伝統建築に欠かせない和釘専門の鍛冶屋「火造りのうちやま」

次に向かったのが、「火造りのうちやま」さん。

現在、釘といえば明治時代に西洋から伝わった「洋釘」のこと。それに対して、日本で古来から使われていた釘を「和釘」といいます。丸い軸と平たい頭を持つ洋釘に対して、和釘は軸が角ばっており、頭の形状も用途に応じてさまざま。日本の伝統的な木造建築を数百年にわたって維持するには、和釘が必須とされています。

 

「火造りのうちやま」は、この和釘専門の鍛冶屋なのです。機械で大量生産できる洋釘に対して、和釘は職人が1本1本手打ちしなければなりません。工場を訪れると、ふいごの前でもくもくと釘を鍛えている職人の姿がありました。代表の内山立哉さんです。

↑内山さん。1979年に父である師匠に弟子入りして以来、和釘専門の鍛冶職人一筋で活動してきました

 

↑材料の鉄をコークスの火床で真っ赤に熱し、金床に乗せて槌で叩いていきます

 

内山さんは淡々と作業し、次々に釘を完成させています。しかし作業体験で見学者が同じ作業をするのを見ていると、打つタイミングや場所、角度といった精度と速さの両方が要求される作業であり、熟練の技が必要であることがわかりました。打つときに左手で自在に釘を返せるようにするため、修行に入ってからは左手でご飯を食べるようにしていたそうです。

 

内山さんの悩みは、他の多くの工場が抱えている問題でもある後継者不足。いま和釘を作ることのできる工場は、日本全国でもごくわずか。しかし神社仏閣などの修繕には大量の和釘を必要とします。たとえば伊勢神宮で20年に一度すべての社殿や道具を造り替える「式年遷宮」では、何十万本もの和釘が必要です。

 

実は直近の式年遷宮である2013年(第62回)では、全ての和釘を三条市の職人が制作・納入しました。もちろん内山さんもその一人です。そのため、現在は数年をかけて造りためているとのことでした。

 

確かに現在、一般建築で和釘が使われることはほとんどなく、需要は激減しています。しかしだからといって和釘造りの技術が絶えてしまえば、伝統的な建築物や道具を維持することはできなくなってしまうのです。なくしてはならない技術といえるでしょう。

指示 A: 和釘の鍛冶屋についての抜粋で、内山さんは修行に入ってからどちらの手でご飯を食べるようにしていたか。
指示 B: 抜粋のうち、「内山さんは淡々と作業し、次々」を含む語句で始まり「りためているとのことでした。」で終わる部分を、一字も変えずに抜き出してください。

資料:
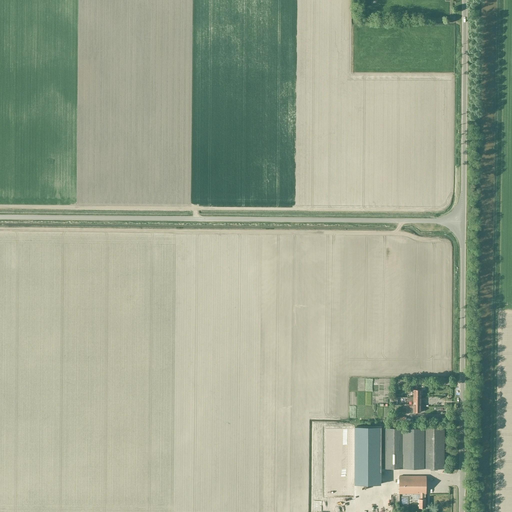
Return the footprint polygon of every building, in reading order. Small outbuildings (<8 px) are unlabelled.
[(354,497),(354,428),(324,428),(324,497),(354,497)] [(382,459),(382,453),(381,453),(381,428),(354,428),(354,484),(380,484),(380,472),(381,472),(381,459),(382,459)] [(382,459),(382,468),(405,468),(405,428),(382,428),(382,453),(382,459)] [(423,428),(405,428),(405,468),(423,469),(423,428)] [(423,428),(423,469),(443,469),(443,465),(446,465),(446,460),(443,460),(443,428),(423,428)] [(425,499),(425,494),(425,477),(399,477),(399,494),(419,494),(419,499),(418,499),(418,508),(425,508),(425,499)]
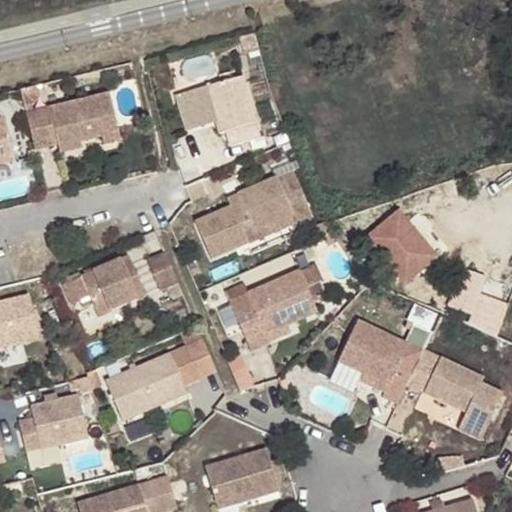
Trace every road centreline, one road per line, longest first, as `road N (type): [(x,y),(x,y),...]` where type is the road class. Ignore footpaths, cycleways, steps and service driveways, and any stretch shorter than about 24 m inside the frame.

解答例 A: 左手です。

解答例 B:
内山さんは淡々と作業し、次々に釘を完成させています。しかし作業体験で見学者が同じ作業をするのを見ていると、打つタイミングや場所、角度といった精度と速さの両方が要求される作業であり、熟練の技が必要であることがわかりました。打つときに左手で自在に釘を返せるようにするため、修行に入ってからは左手でご飯を食べるようにしていたそうです。

 

内山さんの悩みは、他の多くの工場が抱えている問題でもある後継者不足。いま和釘を作ることのできる工場は、日本全国でもごくわずか。しかし神社仏閣などの修繕には大量の和釘を必要とします。たとえば伊勢神宮で20年に一度すべての社殿や道具を造り替える「式年遷宮」では、何十万本もの和釘が必要です。

 

実は直近の式年遷宮である2013年(第62回)では、全ての和釘を三条市の職人が制作・納入しました。もちろん内山さんもその一人です。そのため、現在は数年をかけて造りためているとのことでした。